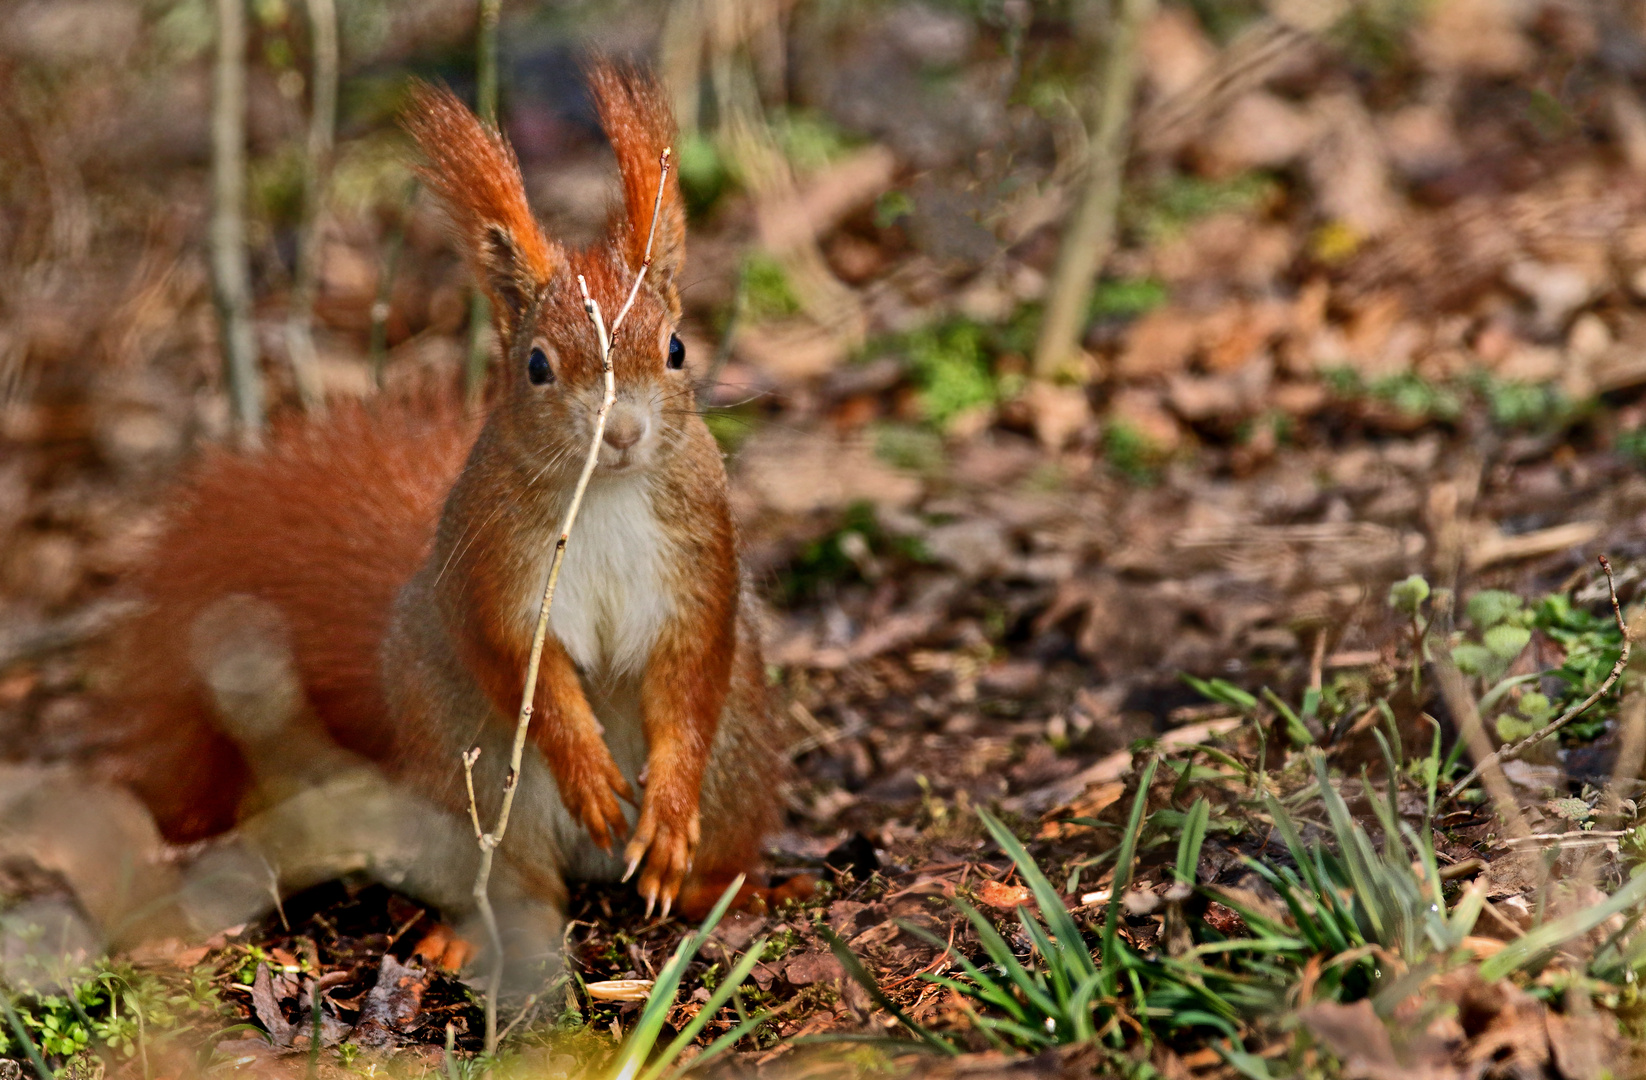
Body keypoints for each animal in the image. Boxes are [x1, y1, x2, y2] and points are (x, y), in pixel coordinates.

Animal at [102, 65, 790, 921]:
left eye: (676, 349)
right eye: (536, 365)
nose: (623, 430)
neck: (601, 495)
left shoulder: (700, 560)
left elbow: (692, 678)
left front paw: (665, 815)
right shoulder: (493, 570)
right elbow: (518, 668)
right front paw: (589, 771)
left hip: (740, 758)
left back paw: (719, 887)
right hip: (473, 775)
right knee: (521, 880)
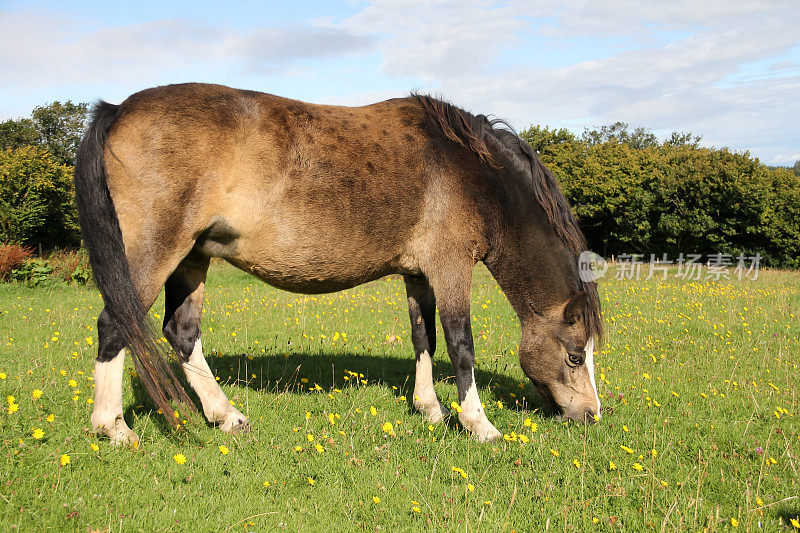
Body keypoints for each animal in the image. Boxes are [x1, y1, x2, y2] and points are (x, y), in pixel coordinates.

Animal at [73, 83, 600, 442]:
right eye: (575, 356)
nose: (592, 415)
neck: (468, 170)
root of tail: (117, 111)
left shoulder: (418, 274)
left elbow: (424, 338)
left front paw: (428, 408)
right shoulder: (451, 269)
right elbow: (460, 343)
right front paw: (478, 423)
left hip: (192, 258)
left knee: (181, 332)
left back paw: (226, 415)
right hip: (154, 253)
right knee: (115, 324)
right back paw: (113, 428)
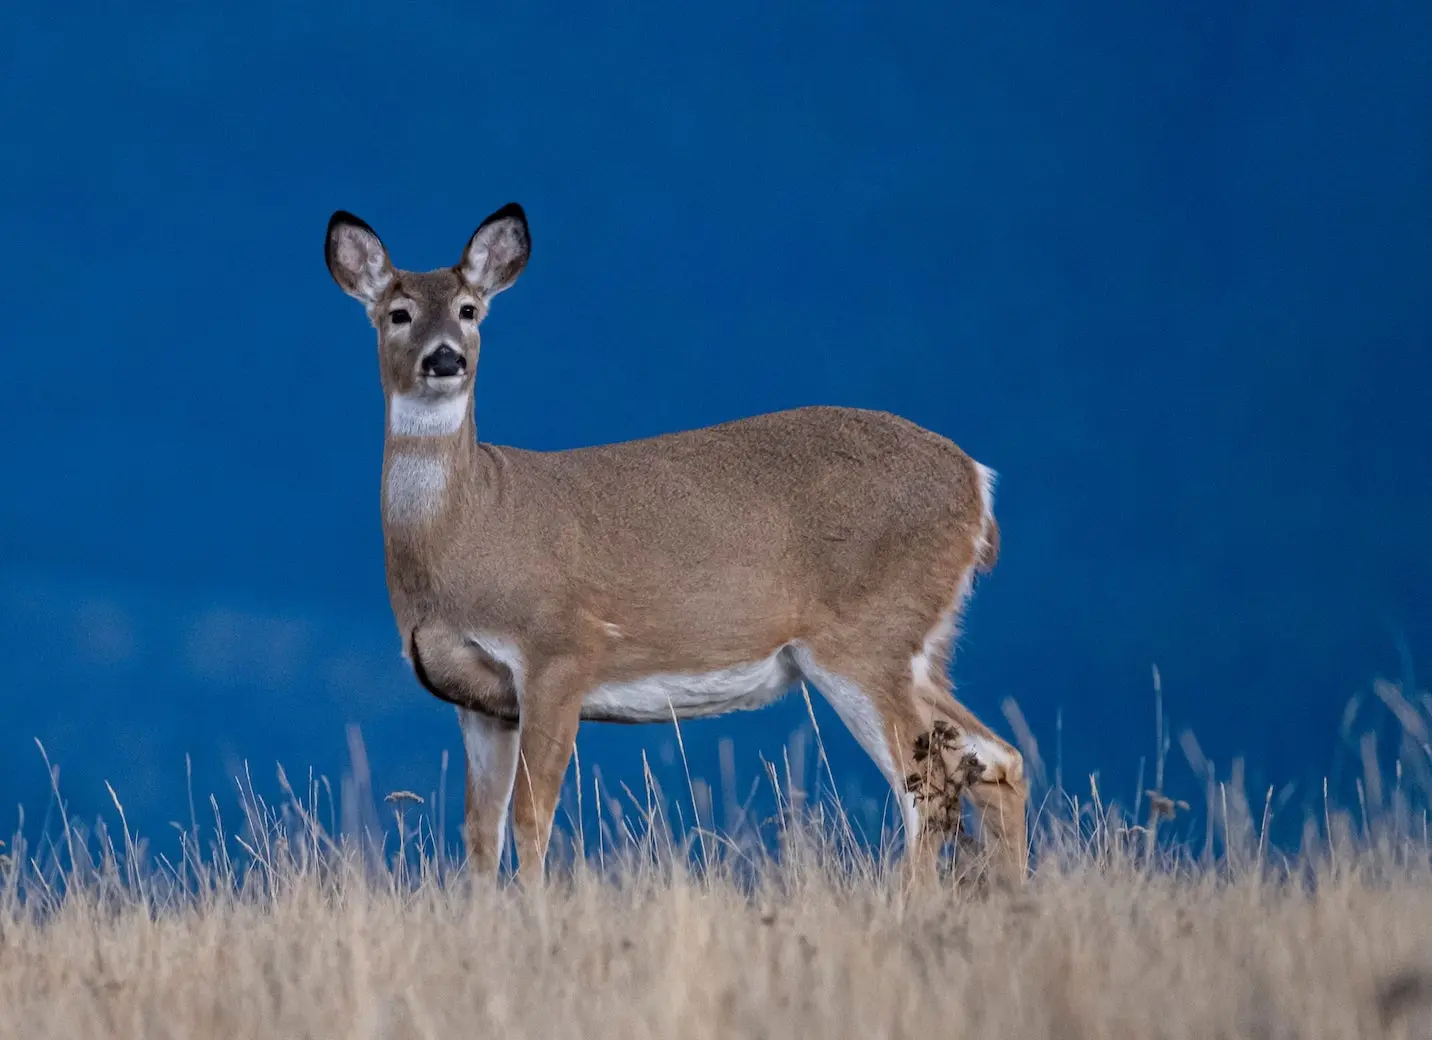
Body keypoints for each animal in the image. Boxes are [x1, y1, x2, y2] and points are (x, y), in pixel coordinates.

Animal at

○ ○ ○ ○

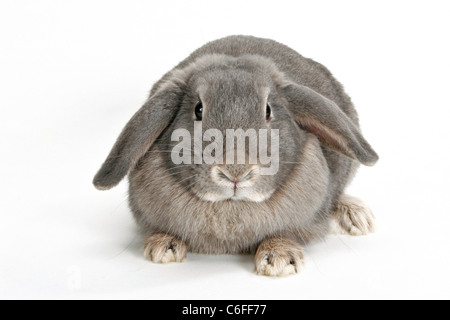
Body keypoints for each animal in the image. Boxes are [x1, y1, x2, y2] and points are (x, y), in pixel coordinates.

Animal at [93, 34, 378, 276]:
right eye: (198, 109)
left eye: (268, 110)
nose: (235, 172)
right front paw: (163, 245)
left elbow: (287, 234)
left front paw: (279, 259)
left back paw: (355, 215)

○ ○ ○ ○

**Directions for this task:**
Report every line in the data that holds "shoulder", copying each one.

**Solution to this problem:**
left shoulder: (700, 560)
right shoulder: (493, 570)
left shoulder: (418, 274)
right shoulder: (451, 269)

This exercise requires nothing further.